Pro Hispania
Association Suisse des Églises Protestantes

La tâche politique de l’Eglise, Enric Capo

La tâche politique de l’Eglise, par Enric Capò
Christianismo protestante No 59, janvier-mars 2011

Le politique nous préoccupe tant, et les évènements survenant dans le monde sont si graves, qu’il semble nous soyons en train d’oublier ou de laisser de côté les facettes importantes de la vie religieuse. Nous vivons de si près et avec une telle intensité dans la dimension horizontale de l’Evangile que, à force, sa dimension verticale semble demeurer dans la pénombre. Cependant, cela ne devrait pas nous préoccuper, parce que l’horizontal et le vertical dans la vie chrétienne authentique doit nous conduire à établir la primauté de l’humain par-dessus tout autre considération. Compte tenu de la vocation chrétienne, qui nous vient d’en haut, toute notre action se traduit dans le champ de la réalité où se meuvent les hommes et les femmes de notre monde. Là, il n’y a pas des âmes et des corps, des besoins physiques et des besoins spirituels, un salut éternel et un salut temporel. Il y a seulement des hommes et des femmes, vers lesquels se dirige notre action.

Il s’agit donc de rappeler que les chrétiens se doivent à tous les êtres humains et dans tous les aspects de leur vie. Il n’y a rien d’exclu. Nous croyons au royaume de Dieu et sommes convaincus que Dieu a un projet pour cette vie qui comprend tous les êtres humains. Pour autant, c’est avec eux, avec tous, que nous avons à travailler pour sauver l’humanité de l’inhumanité qui nous menace. Les photographies des tortures en Irak et les crimes d’Al Qaida nous montrent jusqu’où les hommes peuvent être inhumains. Egalement, jusqu’où nous pouvons manipuler le nom de Dieu à nos propres fins. Nous revenons à faire de Dieu le « Dieu de nos combats », un Dieu qui ne devrait pas faire partie de nos schémas, car ceux-ci sont imprégnés du Dieu et Père de notre Seigneur Jésus-Christ.

Le projet de Dieu ne consiste pas à sortir les chrétiens du monde, comme s’il était impossible de le transformer, car Dieu nous envoie dans ce monde pour être des membres importants de son projet salutaire. Nous croyons que l’Evangile peut ouvrir les portes de la compréhension entre les peuples et les nations. Les chemins du dialogue sont très importants qui, jour après jour, s’ouvrent en faveur des engagements des religions pour établir un espace de liberté et de coopération pour la paix, ainsi que pour la compréhension des hommes et des femmes de notre monde. Quand on regarde à l’essentiel de chaque religion, on rencontre des idéaux de paix, de justice et réconciliation, à la base de tous les systèmes.
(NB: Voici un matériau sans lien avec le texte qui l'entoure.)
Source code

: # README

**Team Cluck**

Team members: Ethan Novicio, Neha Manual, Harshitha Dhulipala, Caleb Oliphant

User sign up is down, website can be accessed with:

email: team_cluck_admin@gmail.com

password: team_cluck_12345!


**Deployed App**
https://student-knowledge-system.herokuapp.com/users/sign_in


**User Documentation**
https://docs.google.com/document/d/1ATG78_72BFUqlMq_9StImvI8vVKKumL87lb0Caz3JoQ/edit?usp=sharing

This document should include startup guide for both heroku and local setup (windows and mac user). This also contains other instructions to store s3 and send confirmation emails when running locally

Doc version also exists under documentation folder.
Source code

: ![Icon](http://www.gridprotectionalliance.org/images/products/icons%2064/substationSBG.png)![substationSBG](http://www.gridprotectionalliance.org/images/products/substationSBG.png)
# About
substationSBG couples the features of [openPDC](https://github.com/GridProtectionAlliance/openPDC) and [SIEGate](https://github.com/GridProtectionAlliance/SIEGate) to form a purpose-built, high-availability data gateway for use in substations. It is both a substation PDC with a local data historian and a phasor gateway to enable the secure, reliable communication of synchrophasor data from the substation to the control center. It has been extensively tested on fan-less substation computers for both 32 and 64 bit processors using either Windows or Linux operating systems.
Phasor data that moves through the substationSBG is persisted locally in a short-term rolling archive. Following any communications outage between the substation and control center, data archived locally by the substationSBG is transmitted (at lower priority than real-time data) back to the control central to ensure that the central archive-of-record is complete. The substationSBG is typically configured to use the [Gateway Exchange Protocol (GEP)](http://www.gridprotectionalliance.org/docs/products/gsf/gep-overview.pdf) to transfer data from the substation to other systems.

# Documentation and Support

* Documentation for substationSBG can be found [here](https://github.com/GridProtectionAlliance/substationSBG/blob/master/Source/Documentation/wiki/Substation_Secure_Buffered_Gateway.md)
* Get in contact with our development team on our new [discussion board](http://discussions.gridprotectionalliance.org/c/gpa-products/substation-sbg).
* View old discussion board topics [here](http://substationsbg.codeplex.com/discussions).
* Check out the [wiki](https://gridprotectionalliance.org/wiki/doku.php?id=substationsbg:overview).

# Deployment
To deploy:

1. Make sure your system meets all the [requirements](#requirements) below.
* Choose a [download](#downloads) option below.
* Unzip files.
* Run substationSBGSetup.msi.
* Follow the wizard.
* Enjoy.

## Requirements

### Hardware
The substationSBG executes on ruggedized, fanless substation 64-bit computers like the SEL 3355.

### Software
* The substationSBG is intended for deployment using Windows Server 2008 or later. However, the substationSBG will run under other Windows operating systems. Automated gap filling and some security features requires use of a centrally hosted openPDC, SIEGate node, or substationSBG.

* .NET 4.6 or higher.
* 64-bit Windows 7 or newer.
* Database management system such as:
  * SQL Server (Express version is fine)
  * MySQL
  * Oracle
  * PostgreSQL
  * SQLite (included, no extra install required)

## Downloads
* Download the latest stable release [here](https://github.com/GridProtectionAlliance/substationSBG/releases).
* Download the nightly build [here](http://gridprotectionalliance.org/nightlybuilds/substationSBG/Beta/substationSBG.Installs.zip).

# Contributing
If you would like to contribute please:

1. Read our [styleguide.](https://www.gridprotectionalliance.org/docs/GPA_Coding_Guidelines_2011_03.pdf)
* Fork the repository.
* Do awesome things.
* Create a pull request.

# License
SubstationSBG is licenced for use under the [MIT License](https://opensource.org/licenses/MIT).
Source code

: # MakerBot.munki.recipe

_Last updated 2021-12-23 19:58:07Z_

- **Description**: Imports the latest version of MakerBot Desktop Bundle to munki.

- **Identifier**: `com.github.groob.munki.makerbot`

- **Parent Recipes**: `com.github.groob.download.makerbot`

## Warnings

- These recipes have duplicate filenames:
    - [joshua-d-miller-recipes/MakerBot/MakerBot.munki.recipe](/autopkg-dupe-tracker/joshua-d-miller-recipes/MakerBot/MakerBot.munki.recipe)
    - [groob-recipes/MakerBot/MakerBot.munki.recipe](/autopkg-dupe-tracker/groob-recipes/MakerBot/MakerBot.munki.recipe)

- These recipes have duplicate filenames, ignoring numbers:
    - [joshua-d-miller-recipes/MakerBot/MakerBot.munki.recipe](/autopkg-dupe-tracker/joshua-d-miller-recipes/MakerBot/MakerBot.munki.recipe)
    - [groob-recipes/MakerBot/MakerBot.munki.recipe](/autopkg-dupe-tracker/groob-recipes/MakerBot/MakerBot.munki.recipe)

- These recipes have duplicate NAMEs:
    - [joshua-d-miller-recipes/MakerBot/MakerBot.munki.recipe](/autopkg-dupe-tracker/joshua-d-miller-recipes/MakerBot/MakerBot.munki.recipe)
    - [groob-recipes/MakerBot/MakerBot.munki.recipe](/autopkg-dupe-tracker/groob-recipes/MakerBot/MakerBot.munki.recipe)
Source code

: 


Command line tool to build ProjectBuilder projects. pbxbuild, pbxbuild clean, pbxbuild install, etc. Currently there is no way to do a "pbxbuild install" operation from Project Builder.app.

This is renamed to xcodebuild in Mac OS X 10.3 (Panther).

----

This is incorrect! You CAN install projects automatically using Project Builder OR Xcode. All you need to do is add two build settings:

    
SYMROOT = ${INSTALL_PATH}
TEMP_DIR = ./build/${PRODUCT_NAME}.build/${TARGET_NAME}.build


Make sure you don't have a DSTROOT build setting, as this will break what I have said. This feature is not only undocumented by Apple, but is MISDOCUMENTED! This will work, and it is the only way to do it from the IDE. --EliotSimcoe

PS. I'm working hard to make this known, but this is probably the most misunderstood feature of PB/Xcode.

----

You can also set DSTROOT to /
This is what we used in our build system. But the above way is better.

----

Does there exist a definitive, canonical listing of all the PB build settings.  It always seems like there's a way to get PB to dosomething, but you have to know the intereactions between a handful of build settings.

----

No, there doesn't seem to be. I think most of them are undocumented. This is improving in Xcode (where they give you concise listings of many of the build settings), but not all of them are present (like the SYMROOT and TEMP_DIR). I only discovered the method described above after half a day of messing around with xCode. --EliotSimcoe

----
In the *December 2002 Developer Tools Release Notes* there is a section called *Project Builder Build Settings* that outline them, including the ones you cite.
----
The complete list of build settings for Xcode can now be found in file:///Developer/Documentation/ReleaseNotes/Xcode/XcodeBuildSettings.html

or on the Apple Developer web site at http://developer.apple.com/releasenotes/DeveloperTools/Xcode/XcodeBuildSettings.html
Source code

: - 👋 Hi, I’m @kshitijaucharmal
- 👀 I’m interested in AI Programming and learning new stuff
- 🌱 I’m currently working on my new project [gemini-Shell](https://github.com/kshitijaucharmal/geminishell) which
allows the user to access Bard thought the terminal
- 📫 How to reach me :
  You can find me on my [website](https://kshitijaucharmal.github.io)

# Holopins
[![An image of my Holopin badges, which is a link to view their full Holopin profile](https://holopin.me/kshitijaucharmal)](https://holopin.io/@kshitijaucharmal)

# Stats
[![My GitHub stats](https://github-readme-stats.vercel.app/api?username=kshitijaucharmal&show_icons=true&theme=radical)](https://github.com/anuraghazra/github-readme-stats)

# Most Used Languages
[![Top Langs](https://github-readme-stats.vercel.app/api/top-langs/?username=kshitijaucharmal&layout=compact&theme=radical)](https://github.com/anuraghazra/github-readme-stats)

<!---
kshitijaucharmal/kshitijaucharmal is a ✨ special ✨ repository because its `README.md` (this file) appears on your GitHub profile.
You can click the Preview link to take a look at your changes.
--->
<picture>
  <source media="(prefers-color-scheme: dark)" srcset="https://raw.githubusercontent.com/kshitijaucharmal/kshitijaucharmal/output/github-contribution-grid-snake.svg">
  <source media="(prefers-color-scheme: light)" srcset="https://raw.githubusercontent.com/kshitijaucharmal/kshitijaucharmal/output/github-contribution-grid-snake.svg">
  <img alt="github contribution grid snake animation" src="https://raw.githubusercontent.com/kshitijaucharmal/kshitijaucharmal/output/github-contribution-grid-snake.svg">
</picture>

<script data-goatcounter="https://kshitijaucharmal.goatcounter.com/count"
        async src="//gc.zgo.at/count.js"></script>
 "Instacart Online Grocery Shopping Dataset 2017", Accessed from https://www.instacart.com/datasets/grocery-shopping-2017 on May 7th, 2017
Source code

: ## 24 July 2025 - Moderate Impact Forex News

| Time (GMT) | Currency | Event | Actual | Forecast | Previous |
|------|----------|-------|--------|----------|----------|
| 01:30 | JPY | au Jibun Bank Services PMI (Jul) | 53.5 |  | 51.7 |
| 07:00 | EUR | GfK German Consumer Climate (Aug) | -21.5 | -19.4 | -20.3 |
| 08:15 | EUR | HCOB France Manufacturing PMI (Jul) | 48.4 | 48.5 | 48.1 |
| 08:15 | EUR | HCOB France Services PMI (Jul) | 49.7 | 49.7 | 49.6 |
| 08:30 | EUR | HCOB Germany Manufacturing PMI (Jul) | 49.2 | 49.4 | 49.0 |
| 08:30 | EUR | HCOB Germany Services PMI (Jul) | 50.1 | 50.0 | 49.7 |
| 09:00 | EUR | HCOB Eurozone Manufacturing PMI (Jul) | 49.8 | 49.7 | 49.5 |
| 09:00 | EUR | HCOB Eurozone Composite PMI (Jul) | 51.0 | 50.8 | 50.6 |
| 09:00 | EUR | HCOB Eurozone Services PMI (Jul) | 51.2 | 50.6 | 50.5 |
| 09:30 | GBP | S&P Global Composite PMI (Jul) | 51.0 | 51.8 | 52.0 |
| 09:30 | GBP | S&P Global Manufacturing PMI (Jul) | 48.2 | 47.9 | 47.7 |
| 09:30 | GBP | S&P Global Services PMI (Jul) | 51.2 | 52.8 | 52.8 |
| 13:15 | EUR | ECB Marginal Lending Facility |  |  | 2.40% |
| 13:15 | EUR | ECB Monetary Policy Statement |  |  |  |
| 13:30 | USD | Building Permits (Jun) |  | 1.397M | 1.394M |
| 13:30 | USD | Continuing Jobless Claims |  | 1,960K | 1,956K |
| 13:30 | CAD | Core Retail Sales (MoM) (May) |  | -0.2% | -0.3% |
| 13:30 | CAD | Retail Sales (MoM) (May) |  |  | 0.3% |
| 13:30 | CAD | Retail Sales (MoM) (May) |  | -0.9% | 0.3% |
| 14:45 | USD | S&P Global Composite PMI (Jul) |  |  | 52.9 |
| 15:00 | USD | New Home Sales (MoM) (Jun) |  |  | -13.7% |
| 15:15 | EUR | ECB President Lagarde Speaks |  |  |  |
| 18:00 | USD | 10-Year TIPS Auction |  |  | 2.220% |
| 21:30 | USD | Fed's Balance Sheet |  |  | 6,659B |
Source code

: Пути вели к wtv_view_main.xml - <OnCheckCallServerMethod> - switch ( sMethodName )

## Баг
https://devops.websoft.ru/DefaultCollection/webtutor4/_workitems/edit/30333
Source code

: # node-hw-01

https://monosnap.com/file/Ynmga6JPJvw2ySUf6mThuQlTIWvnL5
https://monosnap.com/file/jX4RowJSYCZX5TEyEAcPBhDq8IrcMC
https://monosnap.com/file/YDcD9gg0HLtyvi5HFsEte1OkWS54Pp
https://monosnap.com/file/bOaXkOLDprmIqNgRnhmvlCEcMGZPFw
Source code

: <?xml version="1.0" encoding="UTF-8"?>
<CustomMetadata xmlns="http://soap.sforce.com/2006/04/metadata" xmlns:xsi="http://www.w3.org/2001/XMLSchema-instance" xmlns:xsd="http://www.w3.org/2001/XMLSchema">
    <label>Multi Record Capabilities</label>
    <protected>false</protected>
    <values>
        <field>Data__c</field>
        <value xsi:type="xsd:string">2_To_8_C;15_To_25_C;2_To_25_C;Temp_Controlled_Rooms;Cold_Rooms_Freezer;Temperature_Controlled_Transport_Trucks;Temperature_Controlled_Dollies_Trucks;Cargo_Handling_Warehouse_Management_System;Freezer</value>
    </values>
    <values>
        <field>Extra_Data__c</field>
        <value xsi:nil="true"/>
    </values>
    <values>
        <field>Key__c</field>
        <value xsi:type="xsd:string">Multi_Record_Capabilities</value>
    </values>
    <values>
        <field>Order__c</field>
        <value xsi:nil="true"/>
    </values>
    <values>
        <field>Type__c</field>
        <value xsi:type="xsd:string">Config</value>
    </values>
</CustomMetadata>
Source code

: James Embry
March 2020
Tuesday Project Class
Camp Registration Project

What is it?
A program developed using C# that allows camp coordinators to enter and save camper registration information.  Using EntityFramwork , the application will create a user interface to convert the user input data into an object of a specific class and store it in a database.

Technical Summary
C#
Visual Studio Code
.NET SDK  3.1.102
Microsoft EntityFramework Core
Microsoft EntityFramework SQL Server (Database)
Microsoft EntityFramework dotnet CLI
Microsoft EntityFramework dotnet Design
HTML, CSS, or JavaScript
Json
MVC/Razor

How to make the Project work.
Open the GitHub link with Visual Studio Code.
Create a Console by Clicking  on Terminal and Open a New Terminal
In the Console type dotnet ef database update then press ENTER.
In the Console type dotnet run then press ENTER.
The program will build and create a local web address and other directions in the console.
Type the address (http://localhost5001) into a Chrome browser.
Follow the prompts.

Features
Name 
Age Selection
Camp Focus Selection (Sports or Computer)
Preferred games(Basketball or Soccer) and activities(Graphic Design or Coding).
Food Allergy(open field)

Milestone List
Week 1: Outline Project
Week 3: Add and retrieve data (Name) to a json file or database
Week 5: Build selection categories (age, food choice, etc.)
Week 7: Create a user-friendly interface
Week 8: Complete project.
Cependant, il arrive souvent, et c’est arrivé à Genève sous la direction de Jean Calvin, que c’est idéal du règne de Dieu se convertisse en un idéal théocratique dans lequel la souveraineté de l’homme l’emporte sur la souveraineté de Dieu ; c’est-à-dire, un Dieu interprété par les hommes qui confondent le triomphe de la religion qu’ils professent avec le triomphe de Dieu. Ce qui est advenu en Irak ne fut pas une lutte entre les religions, mais une tentative de la plus grande puissance actuelle d’étendre son hégémonie par le contrôle des sources de richesses. Et ce n’est pas un cas isolé. On pourrait multiplier les exemples. L’égoïsme et l’envie influencent notre vie publique et, dans l’obscurité, dans les cloaques de notre société gémissent les victimes.

C’est cela qu’il s’agit de dénoncer. Demeurer silencieux face la terrible injustice qui préside légalement la vie publique, voilà qui conduit au consentement face au mal en donnant la bénédiction aux pervertis ! Une société où tant de gens sont rejetés dans la clandestinité et sont floués dans leur droits ne peut subsister. Nous avons une belle déclaration des droits humains, mais en même temps nous avons une pratique abominable. Personne ne se préoccupe sérieusement de garantir une vie digne à la citoyenneté. Et les Eglises, à de rares exceptions près, font à peine un plus que dire : « Que Dieu vous vienne en aide ».
Rappelons-nous que nous sommes les plus « sans-défense » de notre société que Dieu peut aider. Ne les renvoyons pas plus loin lorsque nous avons à réagir face à l’exigence de solidarité. La foi ne se manifeste pas en paroles et en bonnes intentions, mais par un engagement dans l’œuvre salutaire de Dieu, ici et maintenant, avant et après. Les Eglises devraient réfléchir sur la proportion de leurs ressources qu’elles consacrent à leur propre fonctionnement et sur celle qu’elles octroient à l’aide pour les autres. Si on faisait le calcul, pour sûr que nous aurions une désagréable surprise.